Mandated Third Party Static Analysis: Bad Public Policy, Bad Security (2014) - xvirk
https://blogs.oracle.com/maryanndavidson/entry/mandated_third_party_static_analysis
======
brudgers
What I find interesting about the article is the tension between Oracle's
business interests in avoiding customers running static analysis of binaries
within the acceptance process and Oracle's clear technical expertise with the
problem domain static binary analysis is intended to address. I have to wonder
if it is a case where Oracle may have worked backward from a position to the
correct solution.

Or to put it another way, it's hard to see a median quality static analysis
tool vendor having significantly better top engineers than Oracle's top
engineers while it's easy to apply the "hate on Oracle" meme and dismiss their
position as purely self interested.

It's also easy to pretend that the fundamental problems are easily solved with
open source by ignoring that organizations run Oracle and other proprietary
software because it abstracts over writing and maintaining and QA'ing code
that does what the proprietary code does. Organizations buy expertise and
Oracle and other proprietary code vendors sell it at scale.

------
Eridrus
This blog post starts out with some truth: 1\. 3rd party binary static
analysis is not industry standard

devolves to half truths:

2\. the amount of vendors doing static analysis for security is not what I
would really call "Many"

3\. You're probably not going to get good ROI from a static analysis tool. But
you might reduce your risk significantly by not buying Oracle.

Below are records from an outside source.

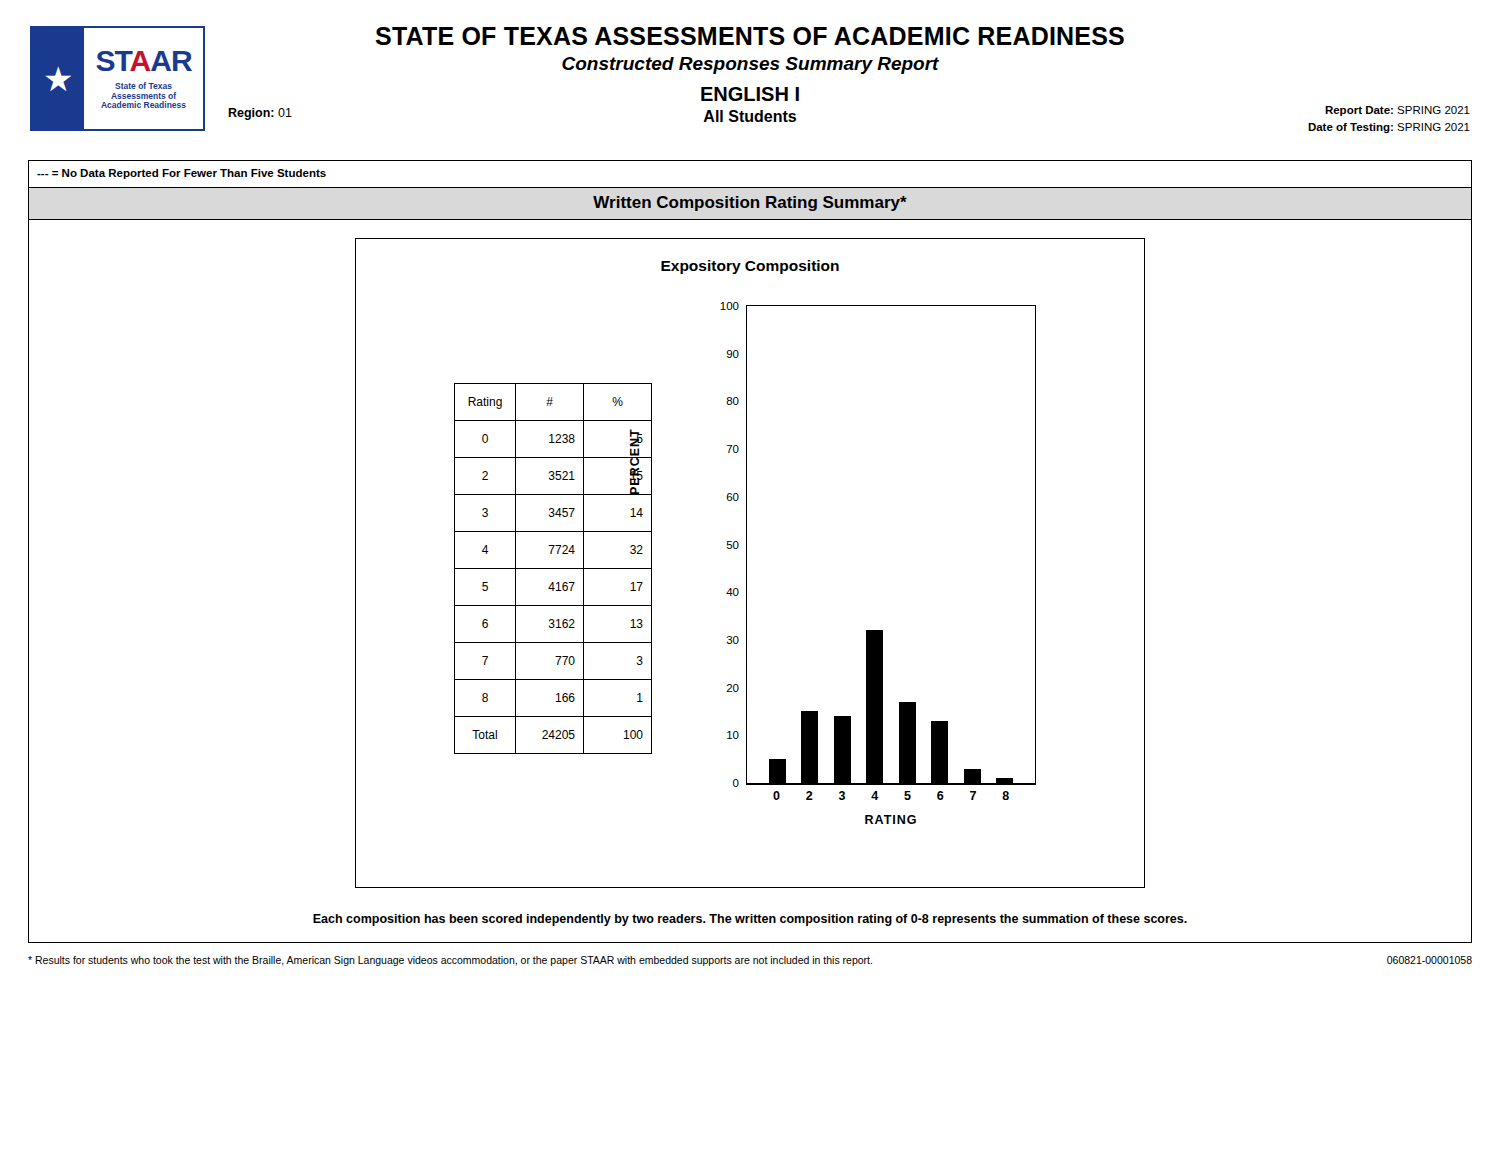★
STAAR
State of Texas
Assessments of
Academic Readiness
STATE OF TEXAS ASSESSMENTS OF ACADEMIC READINESS
Constructed Responses Summary Report
ENGLISH I
All Students
Region: 01
Report Date: SPRING 2021
Date of Testing: SPRING 2021
--- = No Data Reported For Fewer Than Five Students
Written Composition Rating Summary*
Expository Composition
| Rating | # | % |
| --- | --- | --- |
| 0 | 1238 | 5 |
| 2 | 3521 | 15 |
| 3 | 3457 | 14 |
| 4 | 7724 | 32 |
| 5 | 4167 | 17 |
| 6 | 3162 | 13 |
| 7 | 770 | 3 |
| 8 | 166 | 1 |
| Total | 24205 | 100 |
PERCENT
100
90
80
70
60
50
40
30
20
10
0
02345678
RATING
Each composition has been scored independently by two readers. The written composition rating of 0-8 represents the summation of these scores.
* Results for students who took the test with the Braille, American Sign Language videos accommodation, or the paper STAAR with embedded supports are not included in this report.
060821-00001058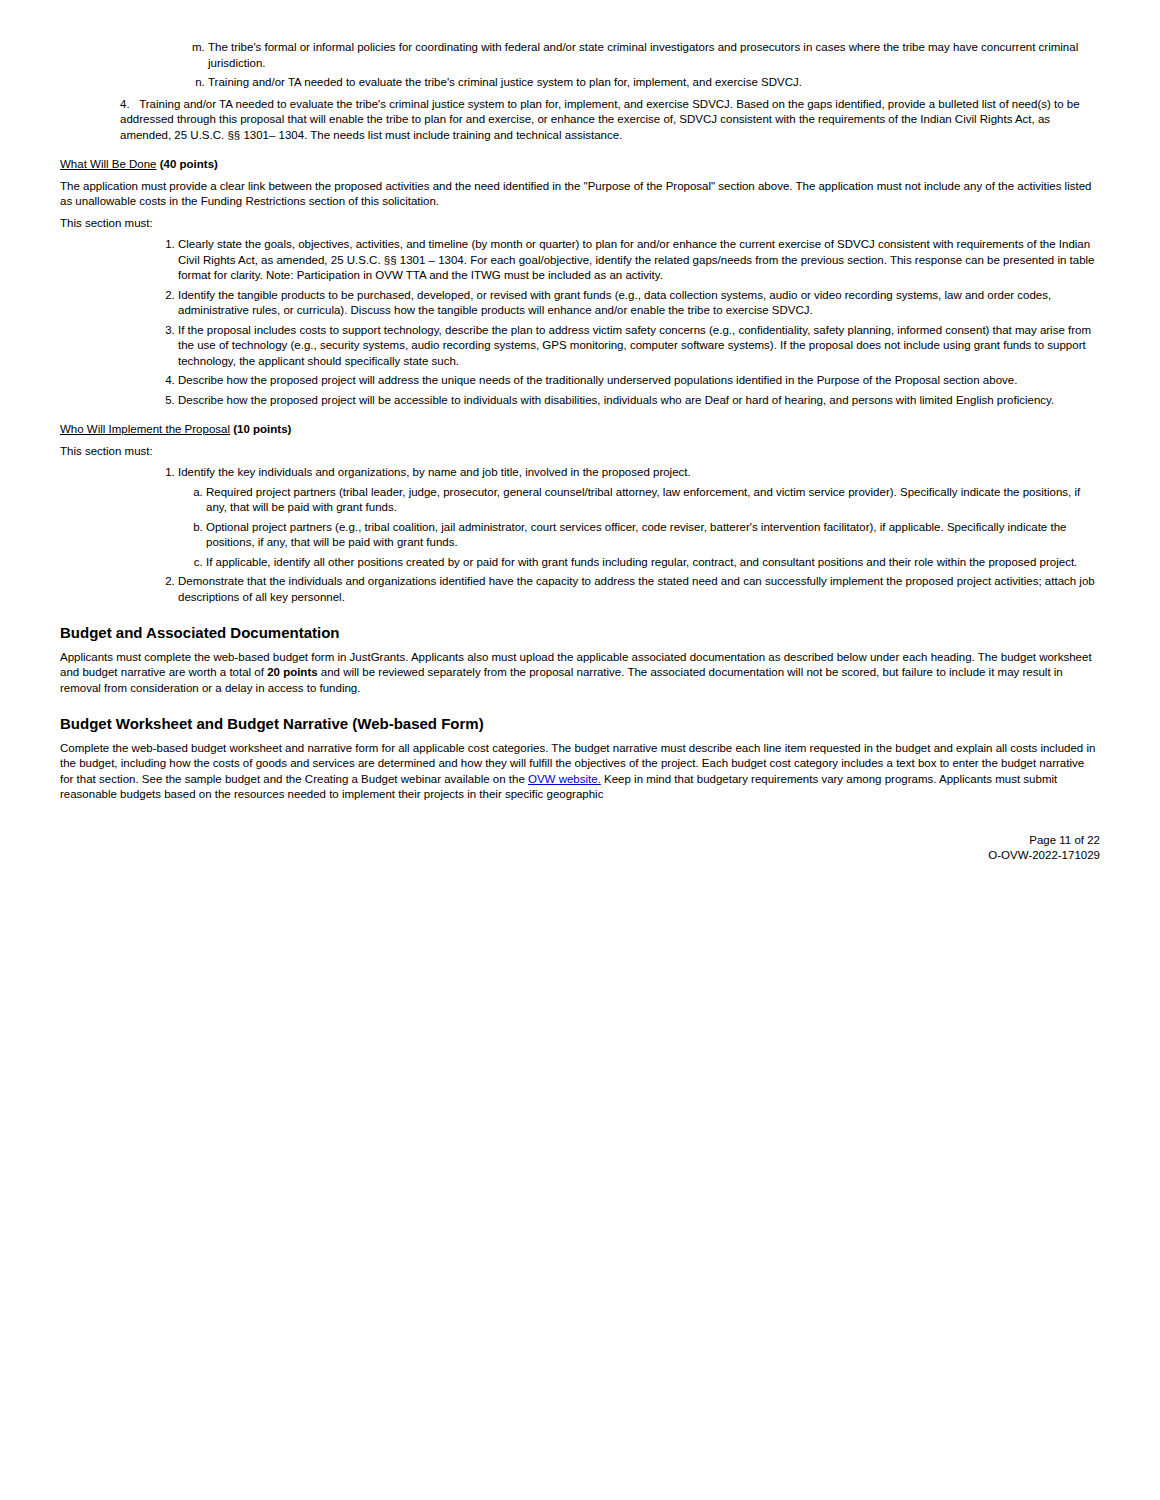The tribe's formal or informal policies for coordinating with federal and/or state criminal investigators and prosecutors in cases where the tribe may have concurrent criminal jurisdiction.
Training and/or TA needed to evaluate the tribe's criminal justice system to plan for, implement, and exercise SDVCJ.
4. Training and/or TA needed to evaluate the tribe's criminal justice system to plan for, implement, and exercise SDVCJ. Based on the gaps identified, provide a bulleted list of need(s) to be addressed through this proposal that will enable the tribe to plan for and exercise, or enhance the exercise of, SDVCJ consistent with the requirements of the Indian Civil Rights Act, as amended, 25 U.S.C. §§ 1301– 1304. The needs list must include training and technical assistance.
What Will Be Done (40 points)
The application must provide a clear link between the proposed activities and the need identified in the "Purpose of the Proposal" section above. The application must not include any of the activities listed as unallowable costs in the Funding Restrictions section of this solicitation.
This section must:
Clearly state the goals, objectives, activities, and timeline (by month or quarter) to plan for and/or enhance the current exercise of SDVCJ consistent with requirements of the Indian Civil Rights Act, as amended, 25 U.S.C. §§ 1301 – 1304. For each goal/objective, identify the related gaps/needs from the previous section. This response can be presented in table format for clarity. Note: Participation in OVW TTA and the ITWG must be included as an activity.
Identify the tangible products to be purchased, developed, or revised with grant funds (e.g., data collection systems, audio or video recording systems, law and order codes, administrative rules, or curricula). Discuss how the tangible products will enhance and/or enable the tribe to exercise SDVCJ.
If the proposal includes costs to support technology, describe the plan to address victim safety concerns (e.g., confidentiality, safety planning, informed consent) that may arise from the use of technology (e.g., security systems, audio recording systems, GPS monitoring, computer software systems). If the proposal does not include using grant funds to support technology, the applicant should specifically state such.
Describe how the proposed project will address the unique needs of the traditionally underserved populations identified in the Purpose of the Proposal section above.
Describe how the proposed project will be accessible to individuals with disabilities, individuals who are Deaf or hard of hearing, and persons with limited English proficiency.
Who Will Implement the Proposal (10 points)
This section must:
Identify the key individuals and organizations, by name and job title, involved in the proposed project.
Required project partners (tribal leader, judge, prosecutor, general counsel/tribal attorney, law enforcement, and victim service provider). Specifically indicate the positions, if any, that will be paid with grant funds.
Optional project partners (e.g., tribal coalition, jail administrator, court services officer, code reviser, batterer's intervention facilitator), if applicable. Specifically indicate the positions, if any, that will be paid with grant funds.
If applicable, identify all other positions created by or paid for with grant funds including regular, contract, and consultant positions and their role within the proposed project.
Demonstrate that the individuals and organizations identified have the capacity to address the stated need and can successfully implement the proposed project activities; attach job descriptions of all key personnel.
Budget and Associated Documentation
Applicants must complete the web-based budget form in JustGrants. Applicants also must upload the applicable associated documentation as described below under each heading. The budget worksheet and budget narrative are worth a total of 20 points and will be reviewed separately from the proposal narrative. The associated documentation will not be scored, but failure to include it may result in removal from consideration or a delay in access to funding.
Budget Worksheet and Budget Narrative (Web-based Form)
Complete the web-based budget worksheet and narrative form for all applicable cost categories. The budget narrative must describe each line item requested in the budget and explain all costs included in the budget, including how the costs of goods and services are determined and how they will fulfill the objectives of the project. Each budget cost category includes a text box to enter the budget narrative for that section. See the sample budget and the Creating a Budget webinar available on the OVW website. Keep in mind that budgetary requirements vary among programs. Applicants must submit reasonable budgets based on the resources needed to implement their projects in their specific geographic
Page 11 of 22
O-OVW-2022-171029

And then devolves into pure bullshit (4, 5, 6, 7)

But despite the fact that Mary Ann Davidson seems to have a much greater
interest in hiding Oracle's issues from everyone, rather than actually fixing
them, the attempt to get 3rd party binary static analysis mandated is clearly
Veracode attempting some good ol' fashioned regulatory capture.

Customers really should have the right to attempt binary static analysis on
their vendor's software, but mandating that companies use one niche, specific
technique supported by very few vendors to achieve a broad goal is total
bullshit.

Also, Coverity was bought by Synopsis, not IBM like the post claims.